# Wide open spaces may doom my home theater (drama to entice you to read this!)



## MLGamer (Feb 10, 2013)

Greetings one and all,

The excitement has been building over the last few months in anticipation of beginning construction to finish my 1900 square foot basement. The jewel of this journey is the inclusion of a home theater consisting of the following:

Television: Panasonic 65" TCP65ST60
FL & FR: SVS Ultra Towers
CC: SVS Ultra Center
Subwoofer: SVS PB13 - Ultra
SL & SR: SVS Ultra Surrounds (ceiling mounted due to limited wall space)
RL & RR: SVS Ultra Surrounds (ceiling mounted due to limited wall space)
Receiver: Denon AVR-X4000
Universal DP: Oppo BDP - 103
Line Conditioner: Panamax M5100-PM

***********DILEMMA ALERT! DILEMMA ALERT*****************

The layout of the home theater is open; therefore, my home theater area opens to a bar and billiards room (see attachments). The HT area is roughly 21 x 20. The billiards area is around 18 x 19. The bar, off to the right if facing the plasma television is approximately 8 x 12. I need your help in determining what types of acoustical treatments to utilize and where they should be located. Please note, on the full floor plan you will see walls that appear like this: === === === ===. These are called dimensional walls. In effect they are not walls at all but merely a means of defining space (e.g. billiards room).

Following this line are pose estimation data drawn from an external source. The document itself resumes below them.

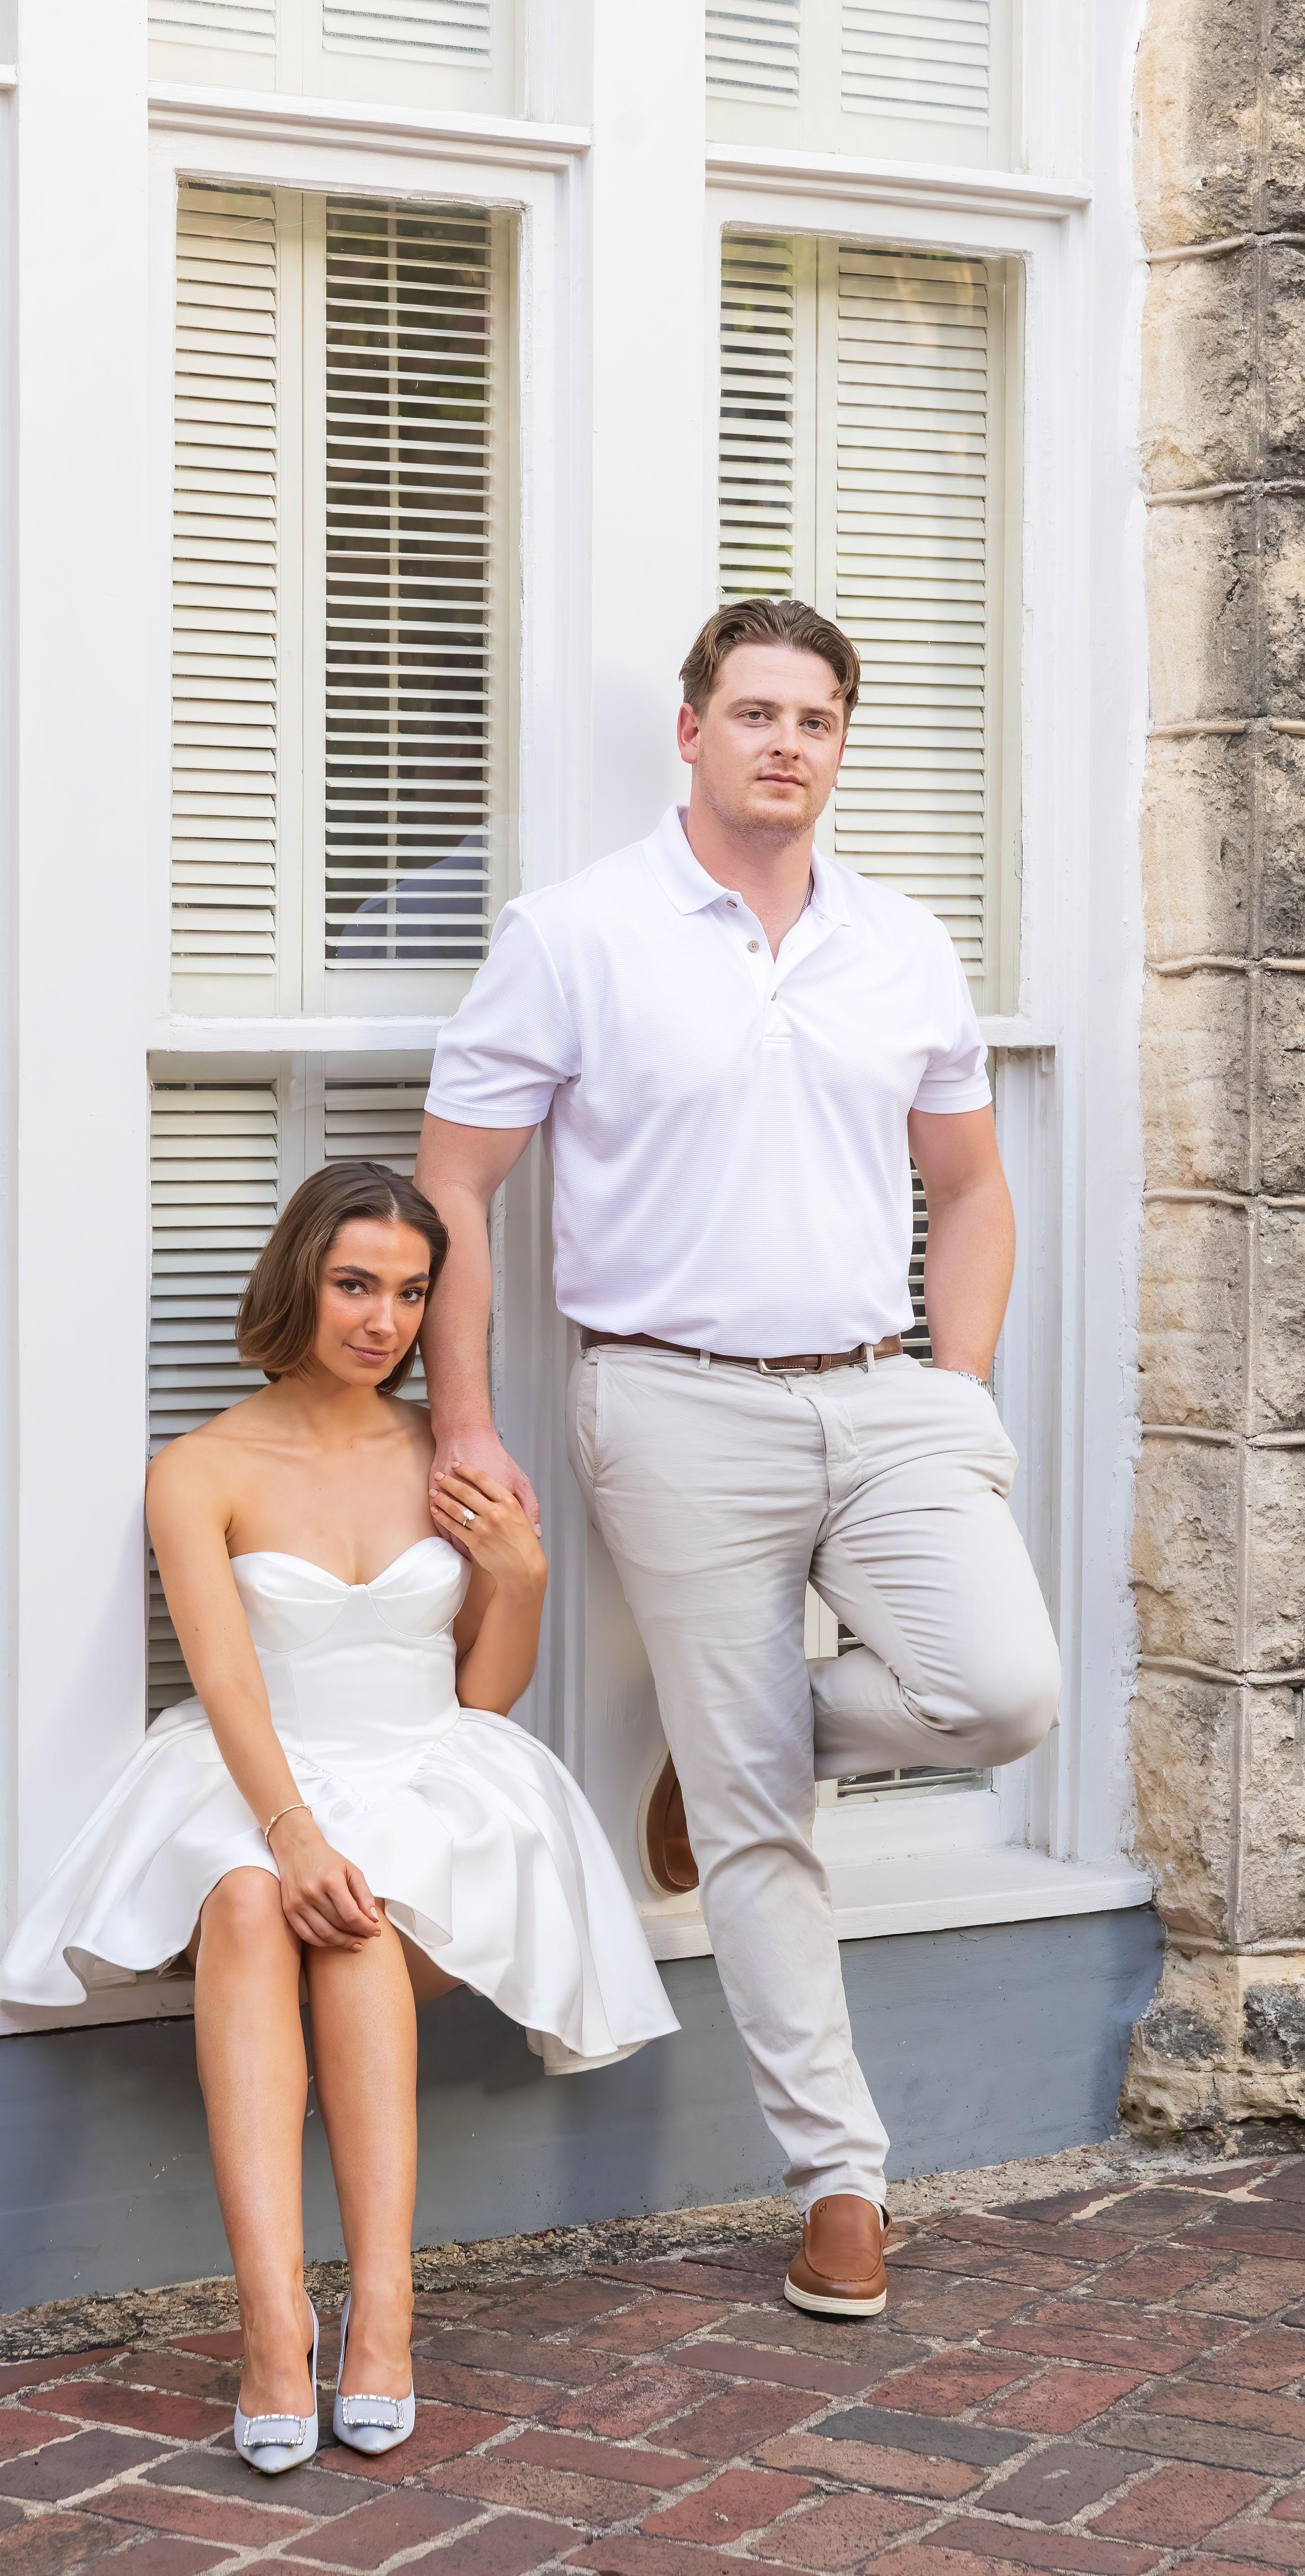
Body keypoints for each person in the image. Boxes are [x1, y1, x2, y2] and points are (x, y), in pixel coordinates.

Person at [413, 596, 1062, 2324]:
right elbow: (455, 1189)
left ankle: (720, 1757)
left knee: (1003, 1695)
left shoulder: (902, 943)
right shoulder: (575, 934)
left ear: (842, 746)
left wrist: (959, 1384)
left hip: (885, 1393)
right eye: (757, 712)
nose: (787, 743)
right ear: (693, 731)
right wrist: (463, 1419)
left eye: (817, 719)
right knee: (768, 1820)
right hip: (674, 1403)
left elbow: (970, 1187)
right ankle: (841, 2184)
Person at [0, 1162, 676, 2475]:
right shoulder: (200, 1470)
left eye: (412, 1295)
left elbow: (483, 1694)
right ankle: (272, 2324)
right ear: (299, 1278)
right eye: (357, 1284)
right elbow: (225, 1678)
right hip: (258, 1772)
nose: (384, 1321)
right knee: (255, 1896)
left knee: (357, 1916)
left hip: (432, 1774)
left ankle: (385, 2314)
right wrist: (294, 1830)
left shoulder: (447, 1456)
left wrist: (524, 1580)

Thanks to everyone for their assistance.

~Matthew


----------



## bpape (Sep 14, 2006)

The basic front of the room is still relatively symmetric. Broadband bass control in the front corners and side wall reflections up to the point where the bar area extends out are a good start. If you want to go a bit farther, you can do the entire front wall in something like 2" 703 or ECOSE and then cover with fabric.

Bryan


----------